INSTRUCTIONS TO FOLLOW - Rewrite the lines of the entries below, putting "eine Prise" in place of every "etwas" and leaving everything else unchanged.

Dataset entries
# # # # #

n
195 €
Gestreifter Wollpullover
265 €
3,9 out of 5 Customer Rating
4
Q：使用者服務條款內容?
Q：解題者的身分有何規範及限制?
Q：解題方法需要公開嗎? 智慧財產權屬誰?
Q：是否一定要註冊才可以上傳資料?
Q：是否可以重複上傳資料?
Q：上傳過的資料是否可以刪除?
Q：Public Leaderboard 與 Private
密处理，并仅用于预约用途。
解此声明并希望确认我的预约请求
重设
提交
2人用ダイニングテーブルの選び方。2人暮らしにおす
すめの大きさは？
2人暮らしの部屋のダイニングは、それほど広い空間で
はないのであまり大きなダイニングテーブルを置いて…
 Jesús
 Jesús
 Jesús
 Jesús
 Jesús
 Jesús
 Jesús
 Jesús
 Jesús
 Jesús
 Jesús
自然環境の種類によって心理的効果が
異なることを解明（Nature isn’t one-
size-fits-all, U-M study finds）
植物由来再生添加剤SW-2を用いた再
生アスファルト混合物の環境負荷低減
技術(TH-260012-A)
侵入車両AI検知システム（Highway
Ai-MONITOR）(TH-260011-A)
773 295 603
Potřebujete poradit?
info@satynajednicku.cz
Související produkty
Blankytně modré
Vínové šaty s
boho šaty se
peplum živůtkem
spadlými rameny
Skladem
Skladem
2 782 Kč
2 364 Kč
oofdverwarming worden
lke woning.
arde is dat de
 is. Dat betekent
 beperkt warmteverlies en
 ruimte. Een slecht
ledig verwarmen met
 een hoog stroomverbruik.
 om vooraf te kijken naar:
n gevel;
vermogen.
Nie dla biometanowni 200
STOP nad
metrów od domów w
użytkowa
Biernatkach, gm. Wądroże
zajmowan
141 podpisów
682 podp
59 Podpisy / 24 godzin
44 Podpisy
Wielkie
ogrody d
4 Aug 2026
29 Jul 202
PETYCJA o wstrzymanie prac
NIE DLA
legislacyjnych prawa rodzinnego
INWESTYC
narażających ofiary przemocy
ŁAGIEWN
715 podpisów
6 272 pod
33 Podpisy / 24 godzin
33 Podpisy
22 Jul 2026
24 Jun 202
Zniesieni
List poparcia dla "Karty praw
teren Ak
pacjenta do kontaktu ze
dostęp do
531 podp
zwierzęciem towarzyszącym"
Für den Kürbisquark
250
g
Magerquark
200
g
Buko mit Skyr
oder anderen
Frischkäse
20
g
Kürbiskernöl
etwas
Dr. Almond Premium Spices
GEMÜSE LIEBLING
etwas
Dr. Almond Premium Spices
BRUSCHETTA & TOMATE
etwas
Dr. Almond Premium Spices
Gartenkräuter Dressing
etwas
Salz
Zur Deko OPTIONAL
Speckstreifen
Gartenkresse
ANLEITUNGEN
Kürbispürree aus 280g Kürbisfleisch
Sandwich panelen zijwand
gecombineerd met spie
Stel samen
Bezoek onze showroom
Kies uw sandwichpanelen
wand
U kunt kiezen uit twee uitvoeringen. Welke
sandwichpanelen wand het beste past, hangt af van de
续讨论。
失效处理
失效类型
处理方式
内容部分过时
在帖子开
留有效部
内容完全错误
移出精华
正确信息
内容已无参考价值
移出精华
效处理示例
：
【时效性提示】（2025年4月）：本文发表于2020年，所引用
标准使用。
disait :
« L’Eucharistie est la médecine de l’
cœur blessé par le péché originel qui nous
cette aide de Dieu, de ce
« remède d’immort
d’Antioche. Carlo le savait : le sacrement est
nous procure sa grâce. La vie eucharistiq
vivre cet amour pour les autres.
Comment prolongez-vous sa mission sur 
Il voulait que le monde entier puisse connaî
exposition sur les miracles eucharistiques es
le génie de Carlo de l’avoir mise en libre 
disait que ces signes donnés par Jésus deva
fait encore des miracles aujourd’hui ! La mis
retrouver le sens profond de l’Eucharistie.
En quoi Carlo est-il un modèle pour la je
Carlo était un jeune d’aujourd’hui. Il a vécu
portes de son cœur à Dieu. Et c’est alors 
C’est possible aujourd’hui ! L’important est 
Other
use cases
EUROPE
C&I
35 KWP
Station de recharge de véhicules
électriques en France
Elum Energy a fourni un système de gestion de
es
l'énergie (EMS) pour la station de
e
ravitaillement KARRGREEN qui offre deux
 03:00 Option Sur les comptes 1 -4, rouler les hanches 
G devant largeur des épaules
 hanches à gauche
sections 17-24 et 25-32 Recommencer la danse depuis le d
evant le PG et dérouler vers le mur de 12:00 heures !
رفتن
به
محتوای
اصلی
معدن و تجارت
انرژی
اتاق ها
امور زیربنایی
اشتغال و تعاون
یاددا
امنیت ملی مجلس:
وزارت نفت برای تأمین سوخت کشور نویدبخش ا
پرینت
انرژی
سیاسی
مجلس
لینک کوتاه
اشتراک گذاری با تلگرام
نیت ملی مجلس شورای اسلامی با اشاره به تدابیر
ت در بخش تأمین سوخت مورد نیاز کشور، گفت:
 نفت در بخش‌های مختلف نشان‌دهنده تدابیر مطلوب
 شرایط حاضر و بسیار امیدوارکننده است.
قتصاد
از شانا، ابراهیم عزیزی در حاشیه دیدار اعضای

# # # # #

SOLUTION FOR THIS TASK -
n
195 €
Gestreifter Wollpullover
265 €
3,9 out of 5 Customer Rating
4
Q：使用者服務條款內容?
Q：解題者的身分有何規範及限制?
Q：解題方法需要公開嗎? 智慧財產權屬誰?
Q：是否一定要註冊才可以上傳資料?
Q：是否可以重複上傳資料?
Q：上傳過的資料是否可以刪除?
Q：Public Leaderboard 與 Private
密处理，并仅用于预约用途。
解此声明并希望确认我的预约请求
重设
提交
2人用ダイニングテーブルの選び方。2人暮らしにおす
すめの大きさは？
2人暮らしの部屋のダイニングは、それほど広い空間で
はないのであまり大きなダイニングテーブルを置いて…
 Jesús
 Jesús
 Jesús
 Jesús
 Jesús
 Jesús
 Jesús
 Jesús
 Jesús
 Jesús
 Jesús
自然環境の種類によって心理的効果が
異なることを解明（Nature isn’t one-
size-fits-all, U-M study finds）
植物由来再生添加剤SW-2を用いた再
生アスファルト混合物の環境負荷低減
技術(TH-260012-A)
侵入車両AI検知システム（Highway
Ai-MONITOR）(TH-260011-A)
773 295 603
Potřebujete poradit?
info@satynajednicku.cz
Související produkty
Blankytně modré
Vínové šaty s
boho šaty se
peplum živůtkem
spadlými rameny
Skladem
Skladem
2 782 Kč
2 364 Kč
oofdverwarming worden
lke woning.
arde is dat de
 is. Dat betekent
 beperkt warmteverlies en
 ruimte. Een slecht
ledig verwarmen met
 een hoog stroomverbruik.
 om vooraf te kijken naar:
n gevel;
vermogen.
Nie dla biometanowni 200
STOP nad
metrów od domów w
użytkowa
Biernatkach, gm. Wądroże
zajmowan
141 podpisów
682 podp
59 Podpisy / 24 godzin
44 Podpisy
Wielkie
ogrody d
4 Aug 2026
29 Jul 202
PETYCJA o wstrzymanie prac
NIE DLA
legislacyjnych prawa rodzinnego
INWESTYC
narażających ofiary przemocy
ŁAGIEWN
715 podpisów
6 272 pod
33 Podpisy / 24 godzin
33 Podpisy
22 Jul 2026
24 Jun 202
Zniesieni
List poparcia dla "Karty praw
teren Ak
pacjenta do kontaktu ze
dostęp do
531 podp
zwierzęciem towarzyszącym"
Für den Kürbisquark
250
g
Magerquark
200
g
Buko mit Skyr
oder anderen
Frischkäse
20
g
Kürbiskernöl
eine Prise
Dr. Almond Premium Spices
GEMÜSE LIEBLING
eine Prise
Dr. Almond Premium Spices
BRUSCHETTA & TOMATE
eine Prise
Dr. Almond Premium Spices
Gartenkräuter Dressing
eine Prise
Salz
Zur Deko OPTIONAL
Speckstreifen
Gartenkresse
ANLEITUNGEN
Kürbispürree aus 280g Kürbisfleisch
Sandwich panelen zijwand
gecombineerd met spie
Stel samen
Bezoek onze showroom
Kies uw sandwichpanelen
wand
U kunt kiezen uit twee uitvoeringen. Welke
sandwichpanelen wand het beste past, hangt af van de
续讨论。
失效处理
失效类型
处理方式
内容部分过时
在帖子开
留有效部
内容完全错误
移出精华
正确信息
内容已无参考价值
移出精华
效处理示例
：
【时效性提示】（2025年4月）：本文发表于2020年，所引用
标准使用。
disait :
« L’Eucharistie est la médecine de l’
cœur blessé par le péché originel qui nous
cette aide de Dieu, de ce
« remède d’immort
d’Antioche. Carlo le savait : le sacrement est
nous procure sa grâce. La vie eucharistiq
vivre cet amour pour les autres.
Comment prolongez-vous sa mission sur 
Il voulait que le monde entier puisse connaî
exposition sur les miracles eucharistiques es
le génie de Carlo de l’avoir mise en libre 
disait que ces signes donnés par Jésus deva
fait encore des miracles aujourd’hui ! La mis
retrouver le sens profond de l’Eucharistie.
En quoi Carlo est-il un modèle pour la je
Carlo était un jeune d’aujourd’hui. Il a vécu
portes de son cœur à Dieu. Et c’est alors 
C’est possible aujourd’hui ! L’important est 
Other
use cases
EUROPE
C&I
35 KWP
Station de recharge de véhicules
électriques en France
Elum Energy a fourni un système de gestion de
es
l'énergie (EMS) pour la station de
e
ravitaillement KARRGREEN qui offre deux
 03:00 Option Sur les comptes 1 -4, rouler les hanches 
G devant largeur des épaules
 hanches à gauche
sections 17-24 et 25-32 Recommencer la danse depuis le d
evant le PG et dérouler vers le mur de 12:00 heures !
رفتن
به
محتوای
اصلی
معدن و تجارت
انرژی
اتاق ها
امور زیربنایی
اشتغال و تعاون
یاددا
امنیت ملی مجلس:
وزارت نفت برای تأمین سوخت کشور نویدبخش ا
پرینت
انرژی
سیاسی
مجلس
لینک کوتاه
اشتراک گذاری با تلگرام
نیت ملی مجلس شورای اسلامی با اشاره به تدابیر
ت در بخش تأمین سوخت مورد نیاز کشور، گفت:
 نفت در بخش‌های مختلف نشان‌دهنده تدابیر مطلوب
 شرایط حاضر و بسیار امیدوارکننده است.
قتصاد
از شانا، ابراهیم عزیزی در حاشیه دیدار اعضای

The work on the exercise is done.